TPP Trade Pact Would Give Wall Street a Trump Card to Block Regulations

In what may be the biggest gift to banks in a deal full of giveaways to Hollywood, the drug industry and technology firms, financial institutions would be able to appeal any national rules they didn’t like to independent, international tribunals staffed by friendly corporate lawyers.

That could nullify a proposal by Hillary Clinton to impose a “risk fee” on financial firms — or the Elizabeth Warren/Bernie Sanders plan to reinstate the firewall between investment and commercial banks.

Financial firms could demand compensation for these measures that would make them too expensive to manage.

The TPP, a 12-nation pact with countries in Asia and the Americas that requires congressional approval, includes an investor-state dispute settlement (ISDS) system. This allows foreign companies operating in TPP member countries to enforce the agreement without using that country’s court system. Instead, corporations can sue for monetary damages in independent tribunals before corporate lawyers who can rotate between advocating for investors and judging the cases themselves.

The lawyers have an inherent incentive to encourage more challenges with favorable rulings, so they can be paid to arbitrate them. Labor unions who allege violations of the trade deal cannot use ISDS directly; only international investors, i.e. large corporations, can.

Hundreds of past trade deals have included ISDS, usually as a special insurance policy for countries operating in emerging markets. But language in the TPP could be directed to target American financial laws and regulations.

In prior deals, financial services providers were limited to making ISDS challenges based on discrimination — where foreign companies were subject to more stringent rules than their domestic counterparts — or an illegal “taking” of their investments. These types of challenges have been largely unsuccessful in ISDS tribunals.

But now, for the first time, financial institutions could make an ISDS claim based on not receiving a “minimum standard of treatment.” This is the most flexible type of claim. “Over time, tribunals have interpreted this to mean that the company gets compensation if the change in policy disappoints their expectations of future profits,” said Lori Wallach of Public Citizen’s Global Trade Watch.

Article 11.2 of the agreement confirms that financial services providers are covered under the minimum standard of treatment obligation. This means that almost any change in financial regulations affecting future profits could be challenged in an extra-judicial tribunal, even if they equally applied to foreign and domestic firms and even if they were enacted in response to a crisis.

The change to ISDS had been rumored in recent weeks but has now been confirmed by the language in the agreement.

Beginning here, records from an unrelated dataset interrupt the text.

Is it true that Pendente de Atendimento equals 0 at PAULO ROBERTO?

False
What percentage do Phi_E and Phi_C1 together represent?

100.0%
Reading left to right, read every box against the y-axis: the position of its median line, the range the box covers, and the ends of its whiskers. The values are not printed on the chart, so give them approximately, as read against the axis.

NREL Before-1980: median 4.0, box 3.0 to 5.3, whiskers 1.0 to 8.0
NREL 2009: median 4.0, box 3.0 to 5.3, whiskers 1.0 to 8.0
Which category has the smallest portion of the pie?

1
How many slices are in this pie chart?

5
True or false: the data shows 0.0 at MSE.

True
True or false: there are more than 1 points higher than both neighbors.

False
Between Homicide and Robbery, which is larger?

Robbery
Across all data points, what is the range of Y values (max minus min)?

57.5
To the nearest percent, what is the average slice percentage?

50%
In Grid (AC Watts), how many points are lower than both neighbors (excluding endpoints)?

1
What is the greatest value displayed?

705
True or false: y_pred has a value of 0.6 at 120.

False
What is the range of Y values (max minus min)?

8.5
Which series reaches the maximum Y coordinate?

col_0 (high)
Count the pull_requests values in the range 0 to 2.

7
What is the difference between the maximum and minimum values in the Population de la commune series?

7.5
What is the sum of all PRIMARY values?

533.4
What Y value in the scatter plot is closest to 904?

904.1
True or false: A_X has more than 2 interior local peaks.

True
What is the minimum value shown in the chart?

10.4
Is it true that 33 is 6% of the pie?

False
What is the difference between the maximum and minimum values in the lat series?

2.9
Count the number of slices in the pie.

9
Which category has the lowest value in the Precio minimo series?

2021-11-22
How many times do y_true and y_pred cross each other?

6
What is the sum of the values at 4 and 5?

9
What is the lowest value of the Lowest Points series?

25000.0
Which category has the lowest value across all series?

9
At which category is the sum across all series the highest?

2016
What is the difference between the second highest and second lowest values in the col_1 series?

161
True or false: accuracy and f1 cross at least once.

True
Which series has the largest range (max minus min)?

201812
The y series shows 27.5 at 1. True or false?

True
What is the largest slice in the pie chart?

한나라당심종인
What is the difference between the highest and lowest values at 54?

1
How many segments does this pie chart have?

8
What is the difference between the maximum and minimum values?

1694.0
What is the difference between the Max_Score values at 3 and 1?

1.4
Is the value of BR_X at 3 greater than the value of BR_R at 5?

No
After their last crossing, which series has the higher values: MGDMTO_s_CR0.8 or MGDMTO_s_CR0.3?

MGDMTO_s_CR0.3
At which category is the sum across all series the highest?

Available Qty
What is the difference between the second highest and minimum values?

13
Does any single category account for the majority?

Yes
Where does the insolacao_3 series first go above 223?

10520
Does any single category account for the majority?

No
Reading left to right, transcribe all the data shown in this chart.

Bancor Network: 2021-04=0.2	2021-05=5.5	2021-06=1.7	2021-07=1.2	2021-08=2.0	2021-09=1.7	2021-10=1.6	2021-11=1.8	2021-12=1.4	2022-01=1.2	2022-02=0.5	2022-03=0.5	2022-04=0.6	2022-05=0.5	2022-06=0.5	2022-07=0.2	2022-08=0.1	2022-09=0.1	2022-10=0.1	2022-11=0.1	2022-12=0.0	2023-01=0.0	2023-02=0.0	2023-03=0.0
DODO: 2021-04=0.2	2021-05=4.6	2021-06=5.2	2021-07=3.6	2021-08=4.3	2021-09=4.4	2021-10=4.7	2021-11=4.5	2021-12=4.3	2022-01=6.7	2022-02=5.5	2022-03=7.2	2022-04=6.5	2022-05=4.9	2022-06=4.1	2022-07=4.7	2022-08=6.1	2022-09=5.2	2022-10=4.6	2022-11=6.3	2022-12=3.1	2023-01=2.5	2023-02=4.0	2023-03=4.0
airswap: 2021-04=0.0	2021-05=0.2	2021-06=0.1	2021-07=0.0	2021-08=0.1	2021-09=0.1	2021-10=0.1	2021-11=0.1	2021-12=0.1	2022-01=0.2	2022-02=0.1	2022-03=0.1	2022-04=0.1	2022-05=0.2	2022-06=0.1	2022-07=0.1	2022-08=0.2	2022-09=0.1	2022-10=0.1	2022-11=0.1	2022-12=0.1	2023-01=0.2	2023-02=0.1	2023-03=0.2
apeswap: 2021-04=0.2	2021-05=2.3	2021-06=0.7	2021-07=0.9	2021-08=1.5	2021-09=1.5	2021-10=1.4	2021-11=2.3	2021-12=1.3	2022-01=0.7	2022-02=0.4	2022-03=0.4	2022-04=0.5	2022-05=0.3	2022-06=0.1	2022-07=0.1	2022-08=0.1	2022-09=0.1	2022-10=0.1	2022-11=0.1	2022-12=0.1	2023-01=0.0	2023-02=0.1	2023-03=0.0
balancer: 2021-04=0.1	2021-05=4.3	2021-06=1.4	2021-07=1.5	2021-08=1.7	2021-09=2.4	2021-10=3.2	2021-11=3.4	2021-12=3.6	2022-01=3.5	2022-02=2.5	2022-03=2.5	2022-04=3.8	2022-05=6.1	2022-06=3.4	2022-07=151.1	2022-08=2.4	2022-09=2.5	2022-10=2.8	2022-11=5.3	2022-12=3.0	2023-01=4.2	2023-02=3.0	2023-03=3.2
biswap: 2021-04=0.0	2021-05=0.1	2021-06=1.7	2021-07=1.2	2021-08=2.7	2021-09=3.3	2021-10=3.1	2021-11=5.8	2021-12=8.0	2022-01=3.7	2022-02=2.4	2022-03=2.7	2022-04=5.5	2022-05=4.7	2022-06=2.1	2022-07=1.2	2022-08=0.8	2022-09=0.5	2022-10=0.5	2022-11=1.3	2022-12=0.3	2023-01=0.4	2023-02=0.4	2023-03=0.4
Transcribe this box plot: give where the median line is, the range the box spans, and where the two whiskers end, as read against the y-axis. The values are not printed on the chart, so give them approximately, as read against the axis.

The U.S. Trade Representative’s office claims in a fact sheet that they improved the ISDS process to ensure that countries have the right to “regulate in the public interest,” including in the financial sector. And they point to this language in the investment chapter: “The mere fact that a Party takes or fails to take an action that may be inconsistent with an investor’s expectations does not constitute a breach” of minimum standard of treatment, “even if there is loss or damage to the covered investment as a result.”

But according to Wallach, “The language the Administration has pointed to as the fix is identical to what has been in trade agreements since CAFTA,” referring to a free trade deal with Central America. “Tribunals have systematically ignored it and continue to make broad interpretations.”

Public Citizen estimates that ISDS rulings carried out under U.S. free trade agreements and bilateral treaties have ordered over $3.6 billion in compensation to investors. To use one example, Exxon-Mobil won $17.3 million from Canada this year in an ISDS tribunal, after claiming that a law forcing offshore oil drillers to spend a percentage of revenues on local economic development violated the North American Free Trade Agreement. With the far larger amounts at stake in U.S. financial regulations, the compensation awards could be much higher.

Importantly, there is no ability to appeal an ISDS ruling, so even if countries believe it has been interpreted poorly, they cannot change the outcome and would owe potentially billions in compensation.

“We don’t see that this ISDS is watered-down at all,” said Celeste Drake, trade and globalization policy specialist for the AFL-CIO. “It actually doubles down by providing more access to challenge laws, especially financial services.”

The text is frustratingly circular about a country’s right to regulate. For example, there’s this sentence in the financial services chapter: “For greater certainty, nothing in this Chapter shall be construed to prevent a Party from adopting or enforcing measures necessary to secure compliance with laws or regulations that are not inconsistent with this Chapter.”